About this task: Can you output the lines of the material below, from the line containing "Réseau Au Quotidien" through the line containing "Cuisinez Au Quotidien", inclusive, reproducing each one unchanged?

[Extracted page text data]
---+---
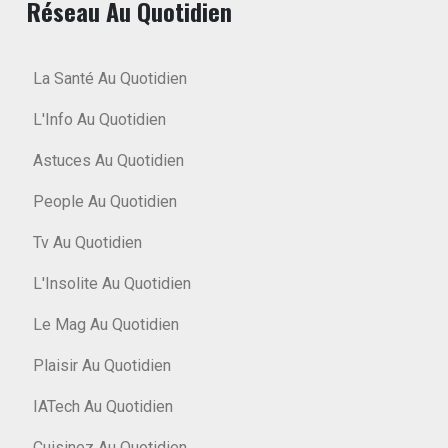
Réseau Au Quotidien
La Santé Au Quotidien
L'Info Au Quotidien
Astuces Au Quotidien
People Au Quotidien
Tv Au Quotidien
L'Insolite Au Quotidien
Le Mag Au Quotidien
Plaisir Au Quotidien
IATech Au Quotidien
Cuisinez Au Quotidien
---+---
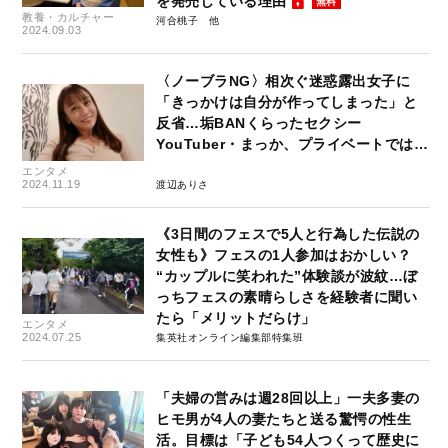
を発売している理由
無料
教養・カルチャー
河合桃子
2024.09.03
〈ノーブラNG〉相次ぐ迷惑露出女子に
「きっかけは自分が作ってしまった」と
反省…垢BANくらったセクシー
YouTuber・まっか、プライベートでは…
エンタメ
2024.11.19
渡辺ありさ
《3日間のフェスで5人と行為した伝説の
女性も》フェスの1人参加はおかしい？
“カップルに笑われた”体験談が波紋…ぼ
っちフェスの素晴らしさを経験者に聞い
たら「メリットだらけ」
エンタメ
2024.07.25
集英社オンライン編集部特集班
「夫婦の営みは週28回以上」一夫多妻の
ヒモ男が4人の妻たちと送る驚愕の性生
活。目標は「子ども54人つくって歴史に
---+---
Output for this task:
Réseau Au Quotidien
La Santé Au Quotidien
L'Info Au Quotidien
Astuces Au Quotidien
People Au Quotidien
Tv Au Quotidien
L'Insolite Au Quotidien
Le Mag Au Quotidien
Plaisir Au Quotidien
IATech Au Quotidien
Cuisinez Au Quotidien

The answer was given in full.